# Problem to work on:
Format everything from the line containing "다음 TCP/IP에 대한 질문에 각각 답하시오" down to the final line of the records as a numbered list, leaving out blank lines.
Data for analysis START
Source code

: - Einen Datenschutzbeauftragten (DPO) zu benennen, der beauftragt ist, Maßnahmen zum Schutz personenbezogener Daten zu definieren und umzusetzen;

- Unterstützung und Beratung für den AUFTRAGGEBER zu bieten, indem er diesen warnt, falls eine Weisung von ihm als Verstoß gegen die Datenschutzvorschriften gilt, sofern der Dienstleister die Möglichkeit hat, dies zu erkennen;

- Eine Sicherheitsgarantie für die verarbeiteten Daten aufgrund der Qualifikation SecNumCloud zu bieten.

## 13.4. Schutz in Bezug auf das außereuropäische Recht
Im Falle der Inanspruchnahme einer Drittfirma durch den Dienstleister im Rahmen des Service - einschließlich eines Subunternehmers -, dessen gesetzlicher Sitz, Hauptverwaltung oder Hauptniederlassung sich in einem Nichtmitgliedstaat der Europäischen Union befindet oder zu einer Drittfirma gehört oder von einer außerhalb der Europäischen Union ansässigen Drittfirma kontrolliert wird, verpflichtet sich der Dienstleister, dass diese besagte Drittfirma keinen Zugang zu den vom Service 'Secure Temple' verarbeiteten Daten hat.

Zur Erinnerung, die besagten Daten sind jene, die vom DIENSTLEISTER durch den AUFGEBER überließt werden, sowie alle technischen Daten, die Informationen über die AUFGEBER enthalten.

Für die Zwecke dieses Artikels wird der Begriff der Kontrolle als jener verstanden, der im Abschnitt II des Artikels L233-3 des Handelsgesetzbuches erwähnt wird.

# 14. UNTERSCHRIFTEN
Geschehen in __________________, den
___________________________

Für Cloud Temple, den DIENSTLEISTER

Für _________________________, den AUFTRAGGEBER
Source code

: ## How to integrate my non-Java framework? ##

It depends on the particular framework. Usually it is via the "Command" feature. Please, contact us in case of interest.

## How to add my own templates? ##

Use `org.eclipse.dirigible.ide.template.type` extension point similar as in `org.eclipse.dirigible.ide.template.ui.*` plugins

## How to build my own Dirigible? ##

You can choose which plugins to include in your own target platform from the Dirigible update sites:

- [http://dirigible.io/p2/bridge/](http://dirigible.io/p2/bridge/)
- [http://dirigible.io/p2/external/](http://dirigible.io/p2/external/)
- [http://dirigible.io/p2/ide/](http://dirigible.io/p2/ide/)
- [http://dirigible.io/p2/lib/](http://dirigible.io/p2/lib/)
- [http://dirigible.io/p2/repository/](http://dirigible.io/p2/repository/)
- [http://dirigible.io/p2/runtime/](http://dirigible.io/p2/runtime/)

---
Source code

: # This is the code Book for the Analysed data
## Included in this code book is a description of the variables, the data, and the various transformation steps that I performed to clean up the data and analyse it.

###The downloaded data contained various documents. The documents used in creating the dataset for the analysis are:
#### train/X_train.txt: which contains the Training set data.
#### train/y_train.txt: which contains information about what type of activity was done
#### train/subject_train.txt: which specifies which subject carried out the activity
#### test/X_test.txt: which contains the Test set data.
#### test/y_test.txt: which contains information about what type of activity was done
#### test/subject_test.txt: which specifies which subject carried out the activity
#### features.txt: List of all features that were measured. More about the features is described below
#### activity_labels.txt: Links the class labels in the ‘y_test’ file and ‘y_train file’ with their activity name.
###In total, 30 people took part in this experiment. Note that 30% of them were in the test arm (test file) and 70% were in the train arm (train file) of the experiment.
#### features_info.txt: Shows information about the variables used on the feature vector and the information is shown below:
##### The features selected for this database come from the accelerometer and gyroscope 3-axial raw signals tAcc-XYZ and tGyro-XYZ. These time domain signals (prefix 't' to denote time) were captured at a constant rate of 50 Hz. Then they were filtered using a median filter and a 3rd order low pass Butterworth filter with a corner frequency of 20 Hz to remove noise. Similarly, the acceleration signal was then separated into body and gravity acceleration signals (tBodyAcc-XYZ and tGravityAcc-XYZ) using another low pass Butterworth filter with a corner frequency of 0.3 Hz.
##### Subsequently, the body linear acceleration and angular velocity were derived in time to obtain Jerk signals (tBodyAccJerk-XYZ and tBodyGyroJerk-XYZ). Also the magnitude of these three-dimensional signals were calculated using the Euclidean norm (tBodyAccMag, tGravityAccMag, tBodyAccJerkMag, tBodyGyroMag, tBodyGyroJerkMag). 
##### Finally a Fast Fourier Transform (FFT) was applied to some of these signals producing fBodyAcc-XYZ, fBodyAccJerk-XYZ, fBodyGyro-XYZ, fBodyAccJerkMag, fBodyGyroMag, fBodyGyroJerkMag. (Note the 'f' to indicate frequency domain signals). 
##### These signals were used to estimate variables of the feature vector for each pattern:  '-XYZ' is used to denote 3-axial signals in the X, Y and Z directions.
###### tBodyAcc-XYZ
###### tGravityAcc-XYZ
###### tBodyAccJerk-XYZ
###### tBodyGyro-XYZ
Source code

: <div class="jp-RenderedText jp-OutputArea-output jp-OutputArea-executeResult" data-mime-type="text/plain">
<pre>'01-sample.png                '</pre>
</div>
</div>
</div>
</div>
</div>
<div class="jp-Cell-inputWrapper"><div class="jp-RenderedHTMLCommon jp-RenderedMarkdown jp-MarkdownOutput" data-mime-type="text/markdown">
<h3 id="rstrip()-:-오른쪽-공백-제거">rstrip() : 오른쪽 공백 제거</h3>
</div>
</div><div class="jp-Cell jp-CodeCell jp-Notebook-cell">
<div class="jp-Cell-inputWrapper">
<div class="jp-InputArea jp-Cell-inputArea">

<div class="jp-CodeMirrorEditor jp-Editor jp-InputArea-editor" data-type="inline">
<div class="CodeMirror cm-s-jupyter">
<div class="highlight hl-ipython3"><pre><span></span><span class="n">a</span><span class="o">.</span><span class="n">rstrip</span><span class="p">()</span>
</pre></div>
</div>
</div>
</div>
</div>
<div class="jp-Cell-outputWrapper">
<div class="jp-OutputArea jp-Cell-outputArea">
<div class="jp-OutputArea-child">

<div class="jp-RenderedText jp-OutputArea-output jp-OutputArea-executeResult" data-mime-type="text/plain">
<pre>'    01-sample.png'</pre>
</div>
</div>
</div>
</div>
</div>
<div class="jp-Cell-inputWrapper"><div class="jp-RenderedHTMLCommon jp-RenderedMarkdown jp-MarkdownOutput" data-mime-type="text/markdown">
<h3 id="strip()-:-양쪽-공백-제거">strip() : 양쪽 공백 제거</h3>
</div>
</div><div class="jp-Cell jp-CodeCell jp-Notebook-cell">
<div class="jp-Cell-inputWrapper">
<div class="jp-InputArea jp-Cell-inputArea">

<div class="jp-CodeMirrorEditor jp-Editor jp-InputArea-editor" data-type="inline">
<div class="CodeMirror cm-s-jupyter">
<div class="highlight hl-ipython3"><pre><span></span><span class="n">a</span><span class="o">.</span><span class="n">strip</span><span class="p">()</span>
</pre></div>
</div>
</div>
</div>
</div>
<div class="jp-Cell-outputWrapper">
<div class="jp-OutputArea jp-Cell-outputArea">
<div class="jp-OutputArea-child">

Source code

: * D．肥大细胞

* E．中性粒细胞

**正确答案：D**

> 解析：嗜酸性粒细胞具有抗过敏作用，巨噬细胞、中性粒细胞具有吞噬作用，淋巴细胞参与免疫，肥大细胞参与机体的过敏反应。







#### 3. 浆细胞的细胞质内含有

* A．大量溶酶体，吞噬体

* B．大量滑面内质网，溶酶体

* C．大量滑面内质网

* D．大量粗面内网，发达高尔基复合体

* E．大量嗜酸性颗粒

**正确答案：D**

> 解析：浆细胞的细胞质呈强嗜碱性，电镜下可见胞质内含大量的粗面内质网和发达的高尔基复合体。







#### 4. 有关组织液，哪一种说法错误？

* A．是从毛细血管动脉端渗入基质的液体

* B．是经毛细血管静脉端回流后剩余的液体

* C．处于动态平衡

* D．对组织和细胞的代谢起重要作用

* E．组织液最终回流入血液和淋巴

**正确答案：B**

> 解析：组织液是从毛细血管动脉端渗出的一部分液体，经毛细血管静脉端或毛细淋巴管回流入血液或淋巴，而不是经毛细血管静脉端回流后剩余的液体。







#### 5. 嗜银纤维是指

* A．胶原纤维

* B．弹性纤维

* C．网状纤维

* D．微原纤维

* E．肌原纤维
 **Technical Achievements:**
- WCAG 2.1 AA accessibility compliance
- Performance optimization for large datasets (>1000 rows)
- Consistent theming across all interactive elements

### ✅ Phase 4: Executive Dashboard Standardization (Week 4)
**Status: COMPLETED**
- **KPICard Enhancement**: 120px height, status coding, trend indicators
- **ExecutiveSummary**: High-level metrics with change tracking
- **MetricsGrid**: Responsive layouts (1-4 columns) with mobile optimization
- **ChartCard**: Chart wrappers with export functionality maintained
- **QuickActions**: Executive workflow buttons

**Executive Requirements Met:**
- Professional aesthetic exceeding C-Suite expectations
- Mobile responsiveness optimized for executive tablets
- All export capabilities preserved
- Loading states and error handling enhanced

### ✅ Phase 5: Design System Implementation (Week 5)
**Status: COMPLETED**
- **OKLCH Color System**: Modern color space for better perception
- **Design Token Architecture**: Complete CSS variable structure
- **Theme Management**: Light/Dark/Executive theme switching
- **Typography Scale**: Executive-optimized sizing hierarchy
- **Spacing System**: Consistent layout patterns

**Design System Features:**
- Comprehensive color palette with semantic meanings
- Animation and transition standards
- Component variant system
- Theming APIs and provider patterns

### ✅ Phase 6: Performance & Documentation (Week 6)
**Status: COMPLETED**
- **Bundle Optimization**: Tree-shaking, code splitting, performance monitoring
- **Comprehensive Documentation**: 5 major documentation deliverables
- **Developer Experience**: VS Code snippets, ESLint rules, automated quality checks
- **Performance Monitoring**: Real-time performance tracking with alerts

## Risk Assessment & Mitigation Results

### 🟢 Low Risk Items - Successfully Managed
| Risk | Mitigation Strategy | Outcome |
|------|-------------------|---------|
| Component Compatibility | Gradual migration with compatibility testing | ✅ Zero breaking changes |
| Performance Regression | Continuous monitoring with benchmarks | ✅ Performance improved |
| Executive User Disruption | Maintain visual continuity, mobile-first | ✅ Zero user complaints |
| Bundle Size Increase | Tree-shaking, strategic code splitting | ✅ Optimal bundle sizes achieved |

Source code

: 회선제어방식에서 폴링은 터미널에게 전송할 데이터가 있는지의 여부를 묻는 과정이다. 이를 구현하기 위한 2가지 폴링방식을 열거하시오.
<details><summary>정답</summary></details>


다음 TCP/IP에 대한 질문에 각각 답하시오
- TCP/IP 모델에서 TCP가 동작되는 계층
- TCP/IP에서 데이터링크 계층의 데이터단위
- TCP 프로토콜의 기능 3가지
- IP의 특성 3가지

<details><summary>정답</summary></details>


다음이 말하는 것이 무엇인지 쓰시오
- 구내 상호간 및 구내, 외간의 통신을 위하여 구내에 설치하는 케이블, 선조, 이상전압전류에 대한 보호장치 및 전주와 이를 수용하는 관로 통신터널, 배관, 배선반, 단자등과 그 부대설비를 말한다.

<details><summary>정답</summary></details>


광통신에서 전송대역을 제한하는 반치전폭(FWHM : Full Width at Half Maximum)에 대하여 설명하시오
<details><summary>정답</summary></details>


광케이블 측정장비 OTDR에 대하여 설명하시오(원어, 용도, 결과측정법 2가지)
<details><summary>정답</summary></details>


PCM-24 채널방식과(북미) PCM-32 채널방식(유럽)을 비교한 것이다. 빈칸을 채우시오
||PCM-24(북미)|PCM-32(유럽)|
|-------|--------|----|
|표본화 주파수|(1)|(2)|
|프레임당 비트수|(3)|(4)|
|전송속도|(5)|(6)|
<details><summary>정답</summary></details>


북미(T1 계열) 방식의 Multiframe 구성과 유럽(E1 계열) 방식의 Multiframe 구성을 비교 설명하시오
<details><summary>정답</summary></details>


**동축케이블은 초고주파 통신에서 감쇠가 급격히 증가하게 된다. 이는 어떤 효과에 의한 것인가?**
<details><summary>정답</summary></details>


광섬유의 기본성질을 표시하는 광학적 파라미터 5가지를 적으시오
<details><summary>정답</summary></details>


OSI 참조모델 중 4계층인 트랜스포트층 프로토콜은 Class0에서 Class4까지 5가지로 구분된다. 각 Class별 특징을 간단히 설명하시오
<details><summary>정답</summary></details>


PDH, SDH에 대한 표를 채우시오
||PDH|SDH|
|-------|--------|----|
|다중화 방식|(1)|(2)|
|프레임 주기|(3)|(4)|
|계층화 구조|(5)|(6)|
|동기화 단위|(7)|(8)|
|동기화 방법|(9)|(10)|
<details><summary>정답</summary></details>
Data for analysis END
# Result of this exercise:
1. 다음 TCP/IP에 대한 질문에 각각 답하시오
2. - TCP/IP 모델에서 TCP가 동작되는 계층
3. - TCP/IP에서 데이터링크 계층의 데이터단위
4. - TCP 프로토콜의 기능 3가지
5. - IP의 특성 3가지
6. <details><summary>정답</summary></details>
7. 다음이 말하는 것이 무엇인지 쓰시오
8. - 구내 상호간 및 구내, 외간의 통신을 위하여 구내에 설치하는 케이블, 선조, 이상전압전류에 대한 보호장치 및 전주와 이를 수용하는 관로 통신터널, 배관, 배선반, 단자등과 그 부대설비를 말한다.
9. <details><summary>정답</summary></details>
10. 광통신에서 전송대역을 제한하는 반치전폭(FWHM : Full Width at Half Maximum)에 대하여 설명하시오
11. <details><summary>정답</summary></details>
12. 광케이블 측정장비 OTDR에 대하여 설명하시오(원어, 용도, 결과측정법 2가지)
13. <details><summary>정답</summary></details>
14. PCM-24 채널방식과(북미) PCM-32 채널방식(유럽)을 비교한 것이다. 빈칸을 채우시오
15. ||PCM-24(북미)|PCM-32(유럽)|
16. |-------|--------|----|
17. |표본화 주파수|(1)|(2)|
18. |프레임당 비트수|(3)|(4)|
19. |전송속도|(5)|(6)|
20. <details><summary>정답</summary></details>
21. 북미(T1 계열) 방식의 Multiframe 구성과 유럽(E1 계열) 방식의 Multiframe 구성을 비교 설명하시오
22. <details><summary>정답</summary></details>
23. **동축케이블은 초고주파 통신에서 감쇠가 급격히 증가하게 된다. 이는 어떤 효과에 의한 것인가?**
24. <details><summary>정답</summary></details>
25. 광섬유의 기본성질을 표시하는 광학적 파라미터 5가지를 적으시오
26. <details><summary>정답</summary></details>
27. OSI 참조모델 중 4계층인 트랜스포트층 프로토콜은 Class0에서 Class4까지 5가지로 구분된다. 각 Class별 특징을 간단히 설명하시오
28. <details><summary>정답</summary></details>
29. PDH, SDH에 대한 표를 채우시오
30. ||PDH|SDH|
31. |-------|--------|----|
32. |다중화 방식|(1)|(2)|
33. |프레임 주기|(3)|(4)|
34. |계층화 구조|(5)|(6)|
35. |동기화 단위|(7)|(8)|
36. |동기화 방법|(9)|(10)|
37. <details><summary>정답</summary></details>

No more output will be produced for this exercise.